Translation: Alexandrova Elvira Grigorievna. Editing: Yudina Ekaterina Viktorovna. Russian translation project coordination: Cochrane Russia – Cochrane Russia, Cochrane Geographic Group Associated to Cochrane Nordic. For questions related to this translation, please contact us at: cochranerussia@gmail. com;

Treatment of Crohn’s disease with probiotics

The causes of inflammation in the cavities of the gastrointestinal tract in Crohn’s disease are still ambiguous. However, recent studies suggest that the intestinal flora is a significant factor that stimulates inflammatory processes. This is confirmed by the fact that today antibiotics are successfully used to treat the disease, which suppress the bacterial flora of the patient. Replacing antibiotics with probiotics is an attractive alternative that is relatively safe and rivals traditional treatment in terms of effectiveness.

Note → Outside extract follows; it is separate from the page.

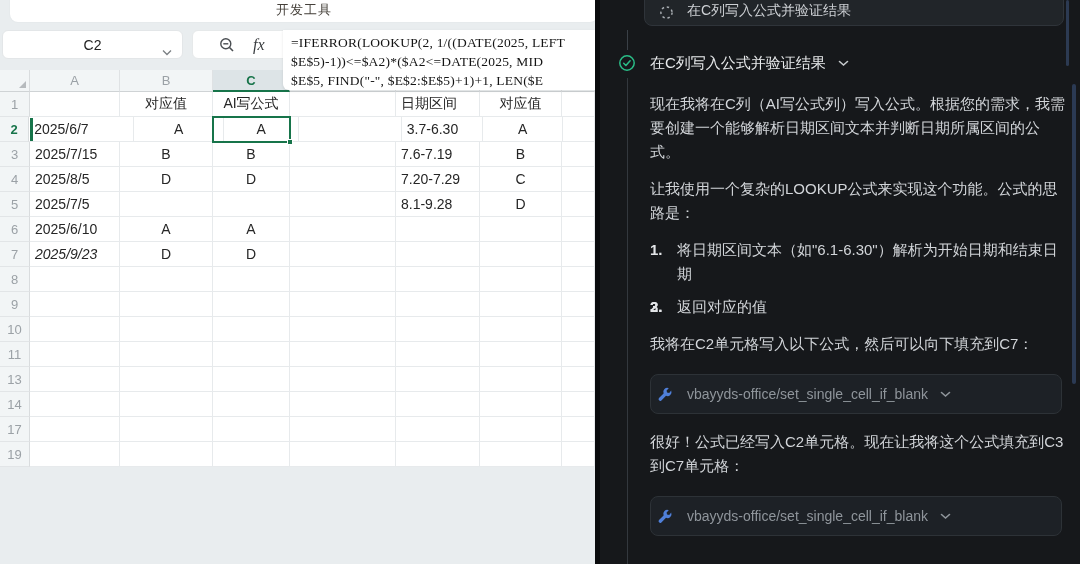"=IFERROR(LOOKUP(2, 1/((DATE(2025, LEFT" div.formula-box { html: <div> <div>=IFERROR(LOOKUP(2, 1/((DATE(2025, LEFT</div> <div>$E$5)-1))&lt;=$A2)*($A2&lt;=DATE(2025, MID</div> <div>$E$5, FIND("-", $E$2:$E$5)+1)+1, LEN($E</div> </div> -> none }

How to take probiotics for Crohn’s disease?

Complexes with probiotics are preparations containing live microorganisms that have a beneficial effect on the human body, normalizing the composition of the intestinal flora. They have a relatively high safety profile and, unlike antibiotics, do not have serious side effects. There are a number of things to consider before starting probiotic treatment.

  • The success of the treatment depends on the location of the inflammation. For example, Crohn’s disease of the colon responds better to antibiotics, which means that this area can be said to be more susceptible to the action of probiotics.
  • Crohn’s disease is best treated with probiotics in the early stages.
  • One type of probiotic may be more effective depending on the specific properties of a particular strain.
  • The amount of bacterial content also affects the success of the treatment.

Which probiotics to choose?

The choice of drugs for the normalization of intestinal microflora today is huge, and it is not so easy to choose the right remedy. Probiotics for Crohn’s disease should contain enough bacteria in a single dose and be resistant to the acidic environment of the stomach and intestines. Only modern probiotics meet these requirements.